IIIF/website

AWS Monitoring emails

Closed this issue · 1 comments

Just noting this to have a backup of the investigation. I received a number of AWS Elastic beanstalk warnings over Sunday (24/11/2019) warning of issues at 10:00 and 09:00am. Investigating the logs it doesn't look like there were lots of error messages in the access logs to cause this. It looked more like there was an issue with the elastic beanstalk network.
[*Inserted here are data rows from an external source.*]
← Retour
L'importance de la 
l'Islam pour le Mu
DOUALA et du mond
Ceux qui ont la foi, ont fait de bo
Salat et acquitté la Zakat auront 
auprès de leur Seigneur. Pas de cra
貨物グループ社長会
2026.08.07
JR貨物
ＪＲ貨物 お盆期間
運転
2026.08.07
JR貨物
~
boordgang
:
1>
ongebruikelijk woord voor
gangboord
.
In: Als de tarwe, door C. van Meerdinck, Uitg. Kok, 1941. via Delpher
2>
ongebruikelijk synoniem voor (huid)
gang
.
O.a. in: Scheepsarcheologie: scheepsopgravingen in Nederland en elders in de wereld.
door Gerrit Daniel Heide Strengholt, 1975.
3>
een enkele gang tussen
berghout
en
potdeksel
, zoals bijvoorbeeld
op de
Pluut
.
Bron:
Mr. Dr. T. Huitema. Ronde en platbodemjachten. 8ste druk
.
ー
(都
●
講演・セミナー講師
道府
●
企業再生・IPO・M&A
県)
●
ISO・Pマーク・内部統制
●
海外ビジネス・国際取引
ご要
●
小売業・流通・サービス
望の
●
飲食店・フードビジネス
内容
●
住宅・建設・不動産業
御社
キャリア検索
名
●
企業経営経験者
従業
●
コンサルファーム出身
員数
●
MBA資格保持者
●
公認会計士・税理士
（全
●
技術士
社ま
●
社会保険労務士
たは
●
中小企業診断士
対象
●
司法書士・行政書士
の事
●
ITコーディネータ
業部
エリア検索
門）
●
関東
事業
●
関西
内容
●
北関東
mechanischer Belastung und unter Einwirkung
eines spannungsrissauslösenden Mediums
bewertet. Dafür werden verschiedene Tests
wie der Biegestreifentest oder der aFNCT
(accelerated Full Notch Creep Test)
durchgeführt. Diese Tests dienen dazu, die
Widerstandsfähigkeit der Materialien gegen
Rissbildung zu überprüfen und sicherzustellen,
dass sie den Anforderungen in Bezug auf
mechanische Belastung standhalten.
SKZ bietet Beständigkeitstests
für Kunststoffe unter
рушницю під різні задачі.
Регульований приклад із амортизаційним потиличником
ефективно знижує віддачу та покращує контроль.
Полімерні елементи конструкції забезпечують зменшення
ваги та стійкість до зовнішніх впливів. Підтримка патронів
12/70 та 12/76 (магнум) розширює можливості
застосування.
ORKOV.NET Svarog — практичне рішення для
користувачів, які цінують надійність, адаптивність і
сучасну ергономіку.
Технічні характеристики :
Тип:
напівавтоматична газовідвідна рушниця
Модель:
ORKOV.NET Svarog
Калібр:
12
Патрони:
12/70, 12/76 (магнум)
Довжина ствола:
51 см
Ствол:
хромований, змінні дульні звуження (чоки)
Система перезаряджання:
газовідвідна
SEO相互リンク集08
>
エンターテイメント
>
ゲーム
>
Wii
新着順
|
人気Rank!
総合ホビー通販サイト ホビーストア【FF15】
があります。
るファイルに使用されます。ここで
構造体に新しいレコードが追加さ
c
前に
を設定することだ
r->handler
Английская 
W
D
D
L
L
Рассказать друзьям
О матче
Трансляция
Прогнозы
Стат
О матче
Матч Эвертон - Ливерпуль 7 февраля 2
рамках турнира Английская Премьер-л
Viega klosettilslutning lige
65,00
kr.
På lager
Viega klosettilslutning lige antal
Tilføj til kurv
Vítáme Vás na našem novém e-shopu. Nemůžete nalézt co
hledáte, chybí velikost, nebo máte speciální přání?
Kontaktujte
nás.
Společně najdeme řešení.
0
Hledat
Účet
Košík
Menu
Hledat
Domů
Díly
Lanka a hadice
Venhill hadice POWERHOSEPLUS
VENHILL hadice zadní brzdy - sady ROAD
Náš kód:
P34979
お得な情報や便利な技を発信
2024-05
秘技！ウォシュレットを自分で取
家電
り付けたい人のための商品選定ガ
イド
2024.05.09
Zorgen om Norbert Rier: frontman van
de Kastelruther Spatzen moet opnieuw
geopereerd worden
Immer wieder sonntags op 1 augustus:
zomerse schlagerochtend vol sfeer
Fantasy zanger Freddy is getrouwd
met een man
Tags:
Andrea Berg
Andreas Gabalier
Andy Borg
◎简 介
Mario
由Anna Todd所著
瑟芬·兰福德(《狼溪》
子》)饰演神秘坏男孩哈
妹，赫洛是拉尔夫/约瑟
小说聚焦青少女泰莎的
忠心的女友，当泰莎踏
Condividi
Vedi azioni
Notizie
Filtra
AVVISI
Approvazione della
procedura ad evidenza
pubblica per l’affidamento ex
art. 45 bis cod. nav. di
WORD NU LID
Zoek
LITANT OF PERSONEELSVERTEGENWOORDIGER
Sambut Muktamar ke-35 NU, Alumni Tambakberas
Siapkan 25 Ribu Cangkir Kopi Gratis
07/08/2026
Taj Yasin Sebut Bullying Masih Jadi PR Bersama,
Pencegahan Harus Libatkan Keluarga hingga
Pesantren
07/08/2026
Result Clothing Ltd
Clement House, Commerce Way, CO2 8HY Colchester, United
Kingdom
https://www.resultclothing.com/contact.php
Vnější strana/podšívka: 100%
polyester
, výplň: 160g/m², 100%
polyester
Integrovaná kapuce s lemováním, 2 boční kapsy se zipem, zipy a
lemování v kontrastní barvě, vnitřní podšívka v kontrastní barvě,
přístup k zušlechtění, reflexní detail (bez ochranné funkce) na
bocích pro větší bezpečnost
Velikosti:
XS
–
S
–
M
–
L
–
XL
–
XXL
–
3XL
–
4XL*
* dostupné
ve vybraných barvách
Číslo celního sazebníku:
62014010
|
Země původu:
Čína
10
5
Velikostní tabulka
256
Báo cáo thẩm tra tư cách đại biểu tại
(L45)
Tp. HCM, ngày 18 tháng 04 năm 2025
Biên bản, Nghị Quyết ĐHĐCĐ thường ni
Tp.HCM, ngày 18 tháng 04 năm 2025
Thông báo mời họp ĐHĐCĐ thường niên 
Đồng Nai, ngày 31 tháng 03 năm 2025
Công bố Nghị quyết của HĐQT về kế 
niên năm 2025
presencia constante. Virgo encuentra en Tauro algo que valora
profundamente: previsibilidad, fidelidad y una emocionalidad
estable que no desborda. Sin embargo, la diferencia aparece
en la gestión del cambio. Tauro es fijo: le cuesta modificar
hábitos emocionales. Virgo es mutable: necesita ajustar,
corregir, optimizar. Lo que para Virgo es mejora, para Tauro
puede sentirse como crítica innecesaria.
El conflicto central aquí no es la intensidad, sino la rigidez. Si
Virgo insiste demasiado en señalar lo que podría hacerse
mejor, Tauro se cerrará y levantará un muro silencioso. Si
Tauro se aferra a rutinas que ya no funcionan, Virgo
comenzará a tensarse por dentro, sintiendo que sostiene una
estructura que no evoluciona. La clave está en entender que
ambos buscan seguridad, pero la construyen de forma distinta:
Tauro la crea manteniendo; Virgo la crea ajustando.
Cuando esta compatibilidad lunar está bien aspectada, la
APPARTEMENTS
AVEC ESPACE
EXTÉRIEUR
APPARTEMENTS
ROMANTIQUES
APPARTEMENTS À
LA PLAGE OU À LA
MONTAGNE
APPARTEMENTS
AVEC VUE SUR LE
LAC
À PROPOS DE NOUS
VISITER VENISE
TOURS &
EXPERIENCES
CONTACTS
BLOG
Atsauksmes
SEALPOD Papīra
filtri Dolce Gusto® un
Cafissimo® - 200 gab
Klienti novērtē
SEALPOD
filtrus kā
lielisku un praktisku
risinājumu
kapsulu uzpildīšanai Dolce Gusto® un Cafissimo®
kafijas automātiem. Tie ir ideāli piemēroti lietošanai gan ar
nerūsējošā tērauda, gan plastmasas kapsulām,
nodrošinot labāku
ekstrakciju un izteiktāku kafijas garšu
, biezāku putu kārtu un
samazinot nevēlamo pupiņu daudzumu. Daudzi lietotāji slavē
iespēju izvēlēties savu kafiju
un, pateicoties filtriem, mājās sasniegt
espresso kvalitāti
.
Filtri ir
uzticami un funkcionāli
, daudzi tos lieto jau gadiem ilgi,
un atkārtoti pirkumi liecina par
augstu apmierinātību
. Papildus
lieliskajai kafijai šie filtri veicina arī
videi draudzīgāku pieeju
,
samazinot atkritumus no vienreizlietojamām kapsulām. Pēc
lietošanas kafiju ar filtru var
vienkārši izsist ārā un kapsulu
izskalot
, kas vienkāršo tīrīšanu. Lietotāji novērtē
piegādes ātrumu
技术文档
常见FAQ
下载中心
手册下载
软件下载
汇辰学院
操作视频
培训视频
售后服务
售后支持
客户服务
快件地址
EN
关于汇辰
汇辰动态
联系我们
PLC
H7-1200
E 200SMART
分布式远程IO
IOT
Specifically the elastic beanstalk console was showing:

Environment health has transitioned from Ok to Severe. None of the instances are sending data

Looking into the healthd daemon.log you can see the following:

W, [2019-11-24T09:27:37.182397 #3207]  WARN -- : discarding statistic item after validation error (Invalid timestamp): {:id=>"0", :namespace=>"application", :timestamp=>1574587510, :data
=>"{\"duration\":10,\"latency_histogram\":[[0.012,1],[0.019,1]],\"http_counters\":{\"status_200\":2,\"request_count\":2}}"}
W, [2019-11-24T09:27:37.182538 #3207]  WARN -- : discarding statistic item after validation error (Invalid timestamp): {:id=>"1", :namespace=>"application", :timestamp=>1574587520, :data
=>"{\"duration\":10,\"latency_histogram\":[[0.014,1],[0.015,1]],\"http_counters\":{\"status_200\":2,\"request_count\":2}}"}
W, [2019-11-24T09:27:37.182571 #3207]  WARN -- : discarding statistic item after validation error (Invalid timestamp): {:id=>"2", :namespace=>"application", :timestamp=>1574587530, :data
=>"{\"duration\":10,\"latency_histogram\":[[0.023,1],[0.024,1]],\"http_counters\":{\"status_200\":2,\"request_count\":2}}"}

and also:

W, [2019-11-24T09:31:07.787781 #3207]  WARN -- : sending message(s) failed: (Seahorse::Client::NetworkingError) Net::ReadTimeout
W, [2019-11-24T09:31:28.117712 #3207]  WARN -- : sending message(s) failed: (Seahorse::Client::NetworkingError) Net::ReadTimeout
W, [2019-11-24T09:31:48.445648 #3207]  WARN -- : sending message(s) failed: (Seahorse::Client::NetworkingError) Net::ReadTimeout
W, [2019-11-24T09:32:08.773082 #3207]  WARN -- : sending message(s) failed: (Seahorse::Client::NetworkingError) Net::ReadTimeout

which roughly correspond to the time of the issue. So I'm chalking this up to a temporary network error.

The only other unusual thing is a large amount of request (around 5k) at around 05:02 UTC which appears to be a hacking attempt e.g:

x.x.x.x - - [24/Nov/2019:05:17:49 +0000] "GET /news/2016/09/16/812NSbkU';select%20pg_sleep(9);%20--%20/ HTTP/1.1" 404 399 "-" "Amazon CloudFront" "x.x.x.x , x.x.x.x "

but these all seemed to fail as expected and other than the slightly increased load doesn't seem to have had an affect.